The records =
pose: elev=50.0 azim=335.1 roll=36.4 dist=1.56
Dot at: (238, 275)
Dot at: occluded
---
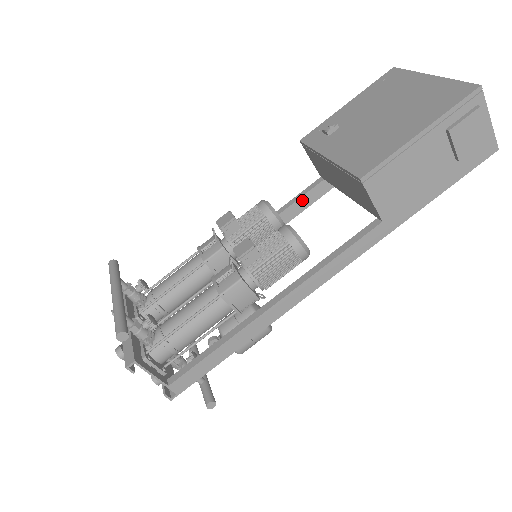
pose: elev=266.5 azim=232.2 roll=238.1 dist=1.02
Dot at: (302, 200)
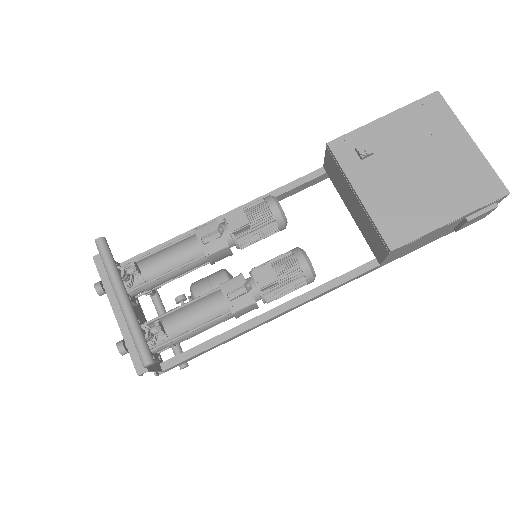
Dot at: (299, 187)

Job = Rename "roll" to "tilt" in the part of the listing that opens with the line containing "pose: elev=50.0 azim=335.1" and closes with the line containing "Dot at: occluded". Return only those lines, with everything else left unchanged.

Correct output =
pose: elev=50.0 azim=335.1 tilt=36.4 dist=1.56
Dot at: (238, 275)
Dot at: occluded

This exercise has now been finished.